Unit 2.7 Summary
Unit overview
Unit study time
- 10 minutes
Outline
- Identify the key takeaways from the Introduction Course
- Explain the main benefits of metadata for data owners, data users and research as a whole
- Identify tools that help metadata creation and management
Defining metadata
CODATA definition of metadata
Data about data. Defines and describes the characteristics of other data. It is used to improve the understanding and use of the data.
In contrast to other forms of data documentation, metadata is machine readable and machine actionable.
How do we use metadata in research
Metadata makes research data easier to find by providing searchable descriptions, and helps others understand it through clear context and documentation. It enables researchers to assess the quality and relevance of data, and ultimately to act on it by reāusing, sharing, or building upon it with confidence.
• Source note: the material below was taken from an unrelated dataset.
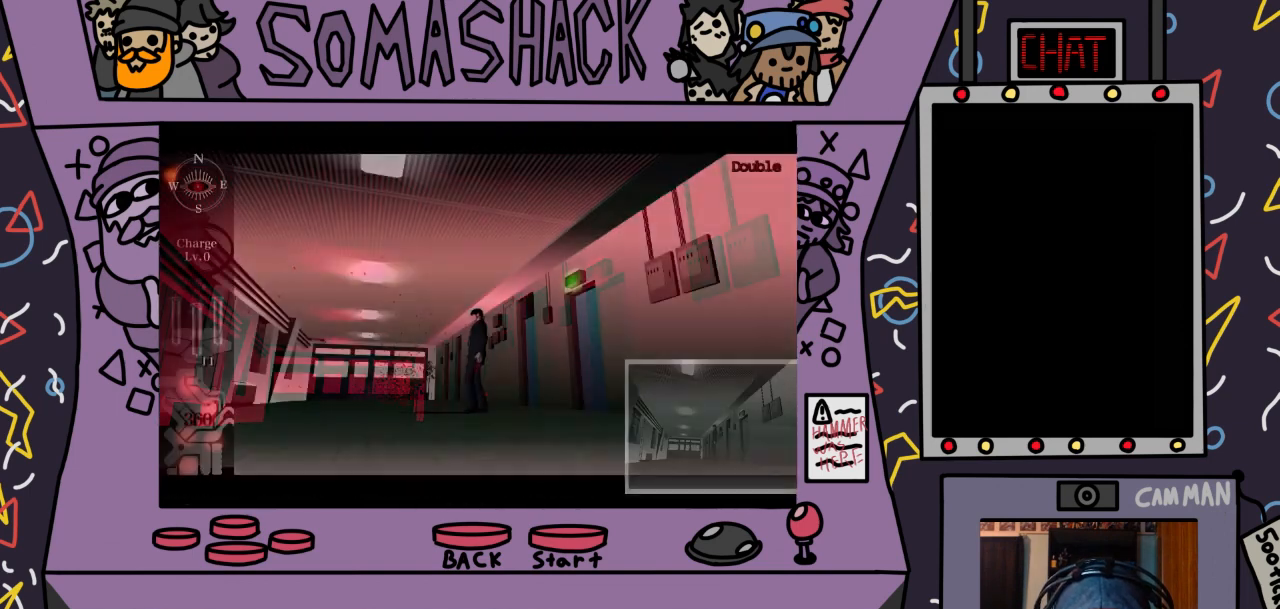
{"buttons": [], "left_stick": "center", "right_stick": "center", "events": [[133, "right_stick", "center"]]}
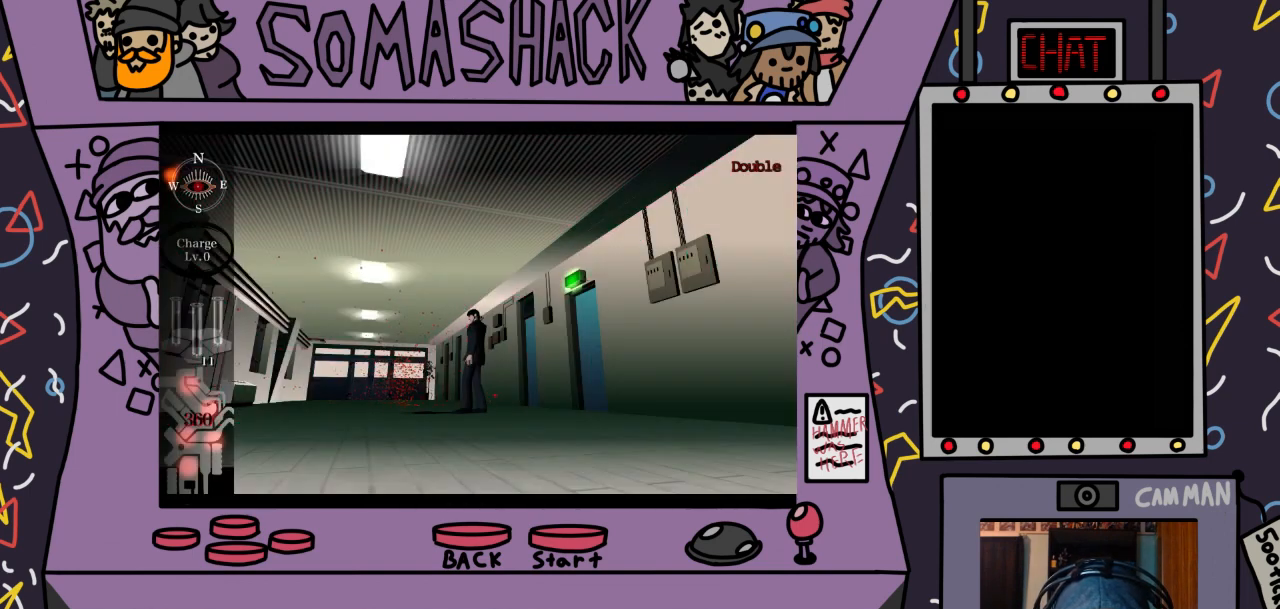
{"buttons": [], "left_stick": "center", "right_stick": "center", "events": [[100, "right_stick", "down"], [200, "right_stick", "center"]]}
How does metadata help us find data?
Metadata powers data catalogues which are a key discovery tool in research. On these sites, a large number of studies are listed so people can find past studies for their own work, whether to reference or to use as secondary data. Without metadata, we wouldn't be able to search or filter these sites, instead we would have to scroll through hundreds of pages and click into every individual record to find studies that relevant for our work. As metadata is machine readable and machine actionable, it helps organise all the studies on a data catalogue and provides us with the data to filter and search.
How does metadata help us understand data?
As a structured form of data documentation, metadata gives the context of a study. It explains the who, what, where, why and how of the data. Without this, we wouldn't know what data a study has collected or, if we have the study's dataset, we would struggle to interpet the data as it would just appear to be numbers or text with no meaning. By providing extra information that wouldn't otherwise be captured in the dataset, metadata helps researchers understand how the data was produced and how to interpet the data once they have the dataset.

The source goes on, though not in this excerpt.